A video submission proposing a explanation and solution to the Markov Chain question on the COMP 2190 midterm review.
Sorry that the text is so hard to read. Try exploding to full screen view. It still won't be legible, but it may help a little bit.
"[0:14] Hello, so this is a video response to the forum thread where you put proposed answers to review questions; because-, video because its hard to draw pictures and matrices and I'm wanting to cover the-, the Markov chain question.
[0:36] So in- in answering this, we're looking at this matrix here. [0:42] And the check that shows that this would be a valid state transition matrix is that the rows sum to one.
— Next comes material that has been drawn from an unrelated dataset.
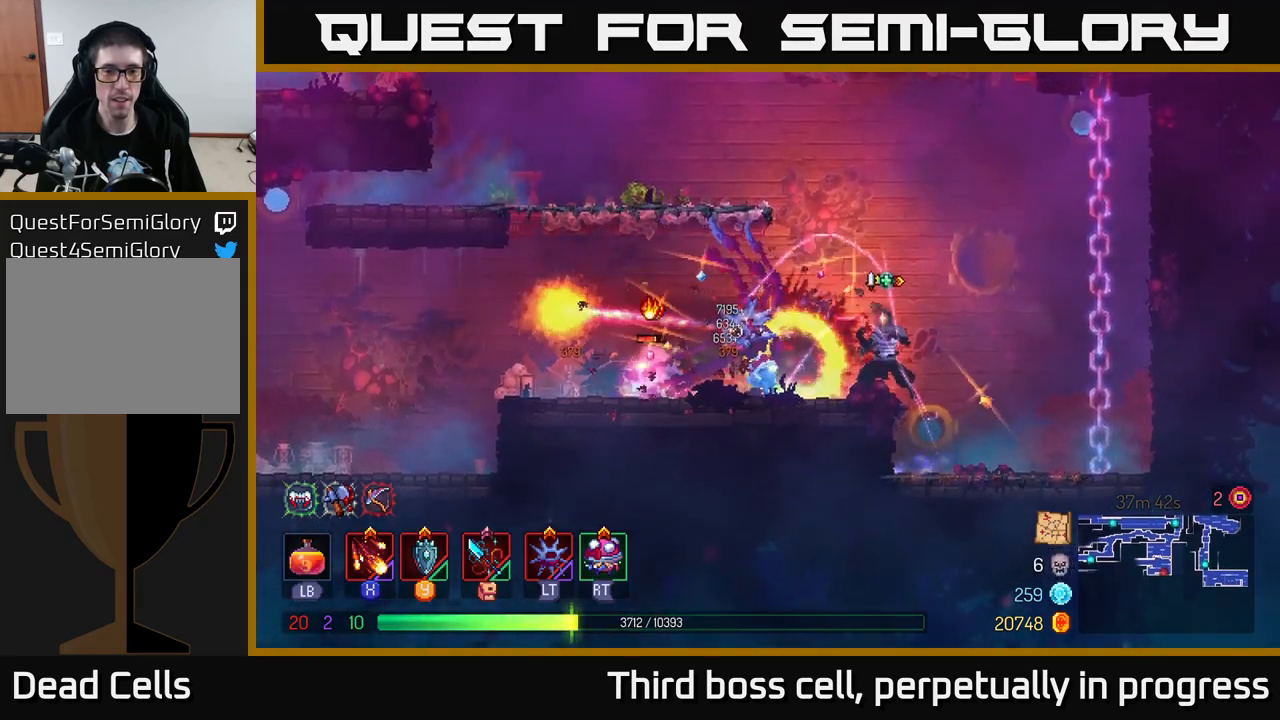
{"buttons": ["X"], "left_stick": "left", "right_stick": "center", "events": [[33, "X", "up"], [83, "X", "down"], [200, "X", "up"], [267, "X", "down"], [383, "X", "up"], [467, "X", "down"]]}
They should each sum to one. They represent state transitions from a state i to state j, so they should all uniquely sum to one because of what you'd call conservation of mass.
[1:12] So, if we want wanted to draw a state diagram that corresponded to this matrix M, what you can do is, since there's four rows there'll be four unique states, and for each state we just, say, choose a row; so I'll say first state is A, B, then C, then D. So, A, B, C, D. And so, the probability of transiting from A to A is zero. So, I could draw a loop here, but I didn't [gesturing at A]. The probability of transiting from A to B is 50%. The probability of transiting from A to C is 0.4, 40%. And 10% transiting from A to D. And so you just walk down the rows like this. If you're in colum- if you're in row D, then the probability from transiting from D to A would be 0.25, and D to D would be zero. So, nothing there. [2:25] C for instance has a 0.2 percent chance of re-entering state C after one iteration. [but see fade in correction at 2:27]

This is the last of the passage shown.